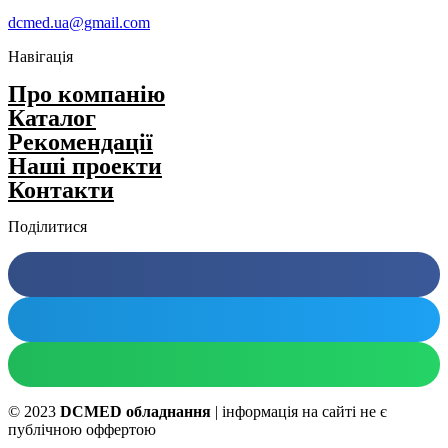
dcmed.ua@gmail.com
Навігація
Про компанію
Каталог
Рекомендації
Нашi проекти
Контакти
Поділитися
© 2023
DCMED обладнання
| інформація на сайті не є
публічною оффертою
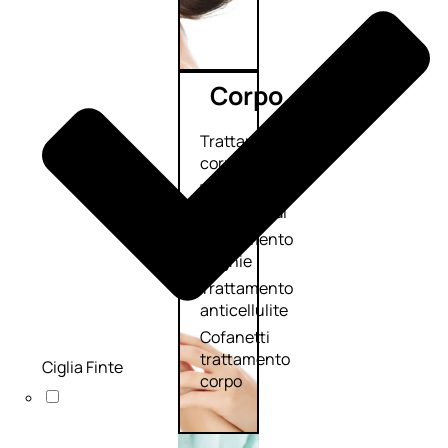
Corpo
Trattamento
corpo
Trattamento
mani e piedi
Trattamento
unghie
Trattamento
anticellulite
Cofanetti
trattamento
Ciglia Finte
corpo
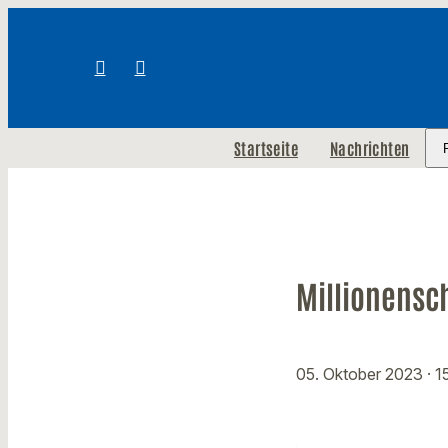
Startseite
Nachrichten
Millionensc
05. Oktober 2023
· 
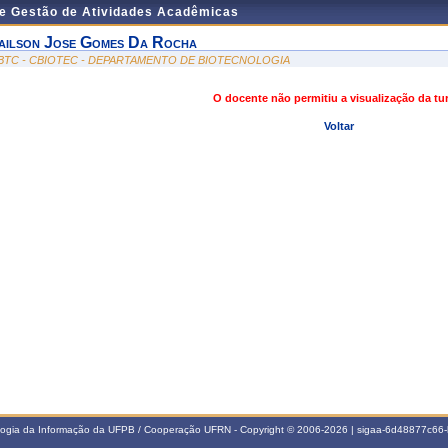
de Gestão de Atividades Acadêmicas
ailson Jose Gomes Da Rocha
BTC - CBIOTEC - DEPARTAMENTO DE BIOTECNOLOGIA
O docente não permitiu a visualização da t
Voltar
ologia da Informação da UFPB / Cooperação UFRN - Copyright © 2006-2026 | sigaa-6d48877c6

## [Task directions]
Return all the records exactly. Skip the pictures.

## [Answer for this exercise]
dcmed.ua@gmail.com
Навігація
Про компанію
Каталог
Рекомендації
Нашi проекти
Контакти
Поділитися
© 2023
DCMED обладнання
| інформація на сайті не є
публічною оффертою
Corpo
Trattamento
corpo
Trattamento
mani e piedi
Trattamento
unghie
Trattamento
anticellulite
Cofanetti
trattamento
Ciglia Finte
corpo
Startseite
Nachrichten
Millionensc
05. Oktober 2023
· 
de Gestão de Atividades Acadêmicas
ailson Jose Gomes Da Rocha
BTC - CBIOTEC - DEPARTAMENTO DE BIOTECNOLOGIA
O docente não permitiu a visualização da t
Voltar
ologia da Informação da UFPB / Cooperação UFRN - Copyright © 2006-2026 | sigaa-6d48877c6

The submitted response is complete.